Microchip developer Conexant Systems Inc. cleared the final hurdle on its path out of Chapter 11 on Tuesday when a Delaware bankruptcy judge confirmed a reorganization plan that would see the private-equity-owned company emerge significantly deleveraged in fewer than 100 days.
The California-based company's trip through the process was swift, going from petition to confirmation in 96 days, and its last stretch was smooth with no outstanding objections to the plan and unanimous consent from the classes of creditors eligible to vote, Joshua A. Sussberg of Kirkland & Ellis LLP, an attorney for Conexant, said in court Tuesday.
"The debtor is poised to emerge as a viable, substantially deleveraged company," Sussberg said. "They will continue to live up to the tradition they've built over the last 50 plus years."
U.S. Bankruptcy Judge Mary F. Walrath noted how efficient Conexant's Chapter 11 process was when she confirmed the plan and thanked the parties for their efforts.
"I didn't have much to do in this case, which is part of the reason it's been such a success," Judge Walrath said. "I'm happy to confirm this case and see the company emerge healthier financially than it has been in years."

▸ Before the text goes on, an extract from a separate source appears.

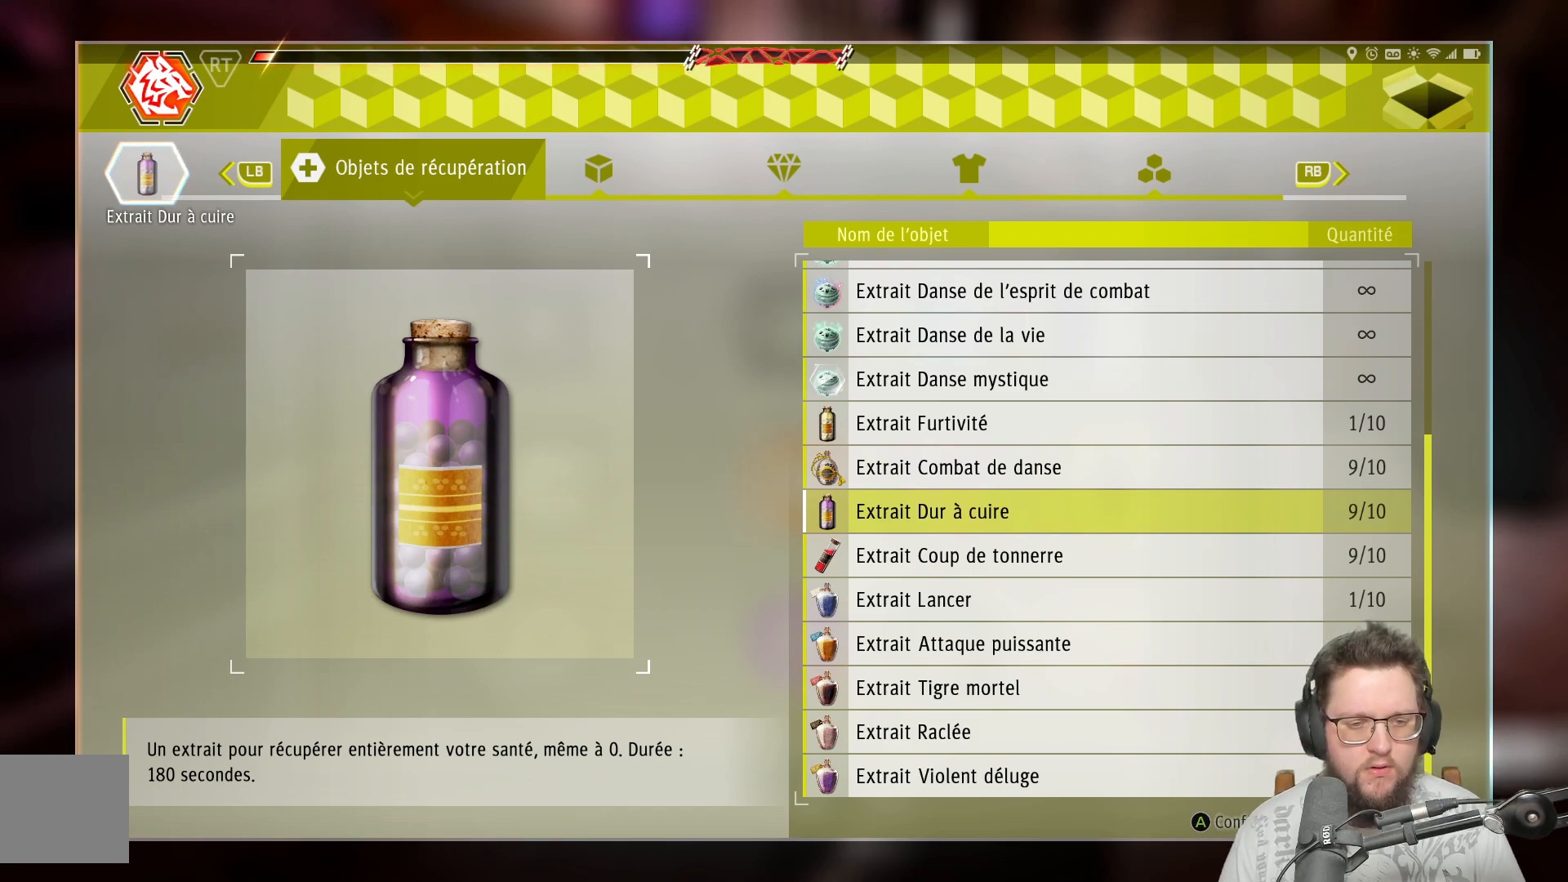
{"buttons": [], "left_stick": "down-left", "right_stick": "center", "events": [[250, "B", "down"], [400, "left_stick", "down-left"], [417, "B", "up"]]}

The plan calls for $194 million in debt to be converted into new common stock in the reorganized company and $76 million in nonrecourse unsecured notes issued by a new holding company.
It also incorporates what Conexant's attorneys called a global settlement among the debtor, secured lender QP SFM Capital Holdings Ltd. and the official committee of unsecured creditors.
QP SFM agreed to waive its $114.5 million deficiency claim when the plan goes into effect, and the recovery pool for unsecured creditors increased from $2 million to $2.9 million, according to court records.
The secured creditor will also provide $15 million of working capital for the reorganized company on top of the $15 million it has already doled out as debtor-in-possession financing shortly after Conexant filed for Chapter 11 protection.
Conexant sought court protection on Feb. 28, looking to scale down its debt in an environment where it had been facing declining revenue and decreasing demand.
The chip developer was once the semiconductor division of manufacturing conglomerate Rockwell International until it was spun off in 1999 at the height of the tech boom.
From the start, Conexant was pulling in $1.2 billion in annual revenue and employed 6,300 people, growing even larger after a $2 billion acquisition spree.
The company was forced to downsize after the dot-com bubble burst, and Conexant's revenue figure had shrunk to $166 million by 2011, the same year it was acquired by Golden Gate Capital and August Capital.
The company has since moved from its headquarters in California from Newport Beach to Irvine, and now employs 225 people in research and development worldwide.
Conexant also holds more than 650 patents for its chips and related technology, and has more than 200 patents pending, according to court documents.
Conexant is represented by Paul M. Basta, Joshua A. Sussberg, Christopher T. Greco and Joseph Pack of Kirkland & Ellis LLP and Domenic E. Pacitti, Michael W. Yurkewicz and Morton Branzburg of Klehr Harrison Harvey Branzburg LLP.
The case is In re: Conexant Systems Inc., case number 1:13-bk-10367, in the U.S. Bankruptcy Court for the District of Delaware.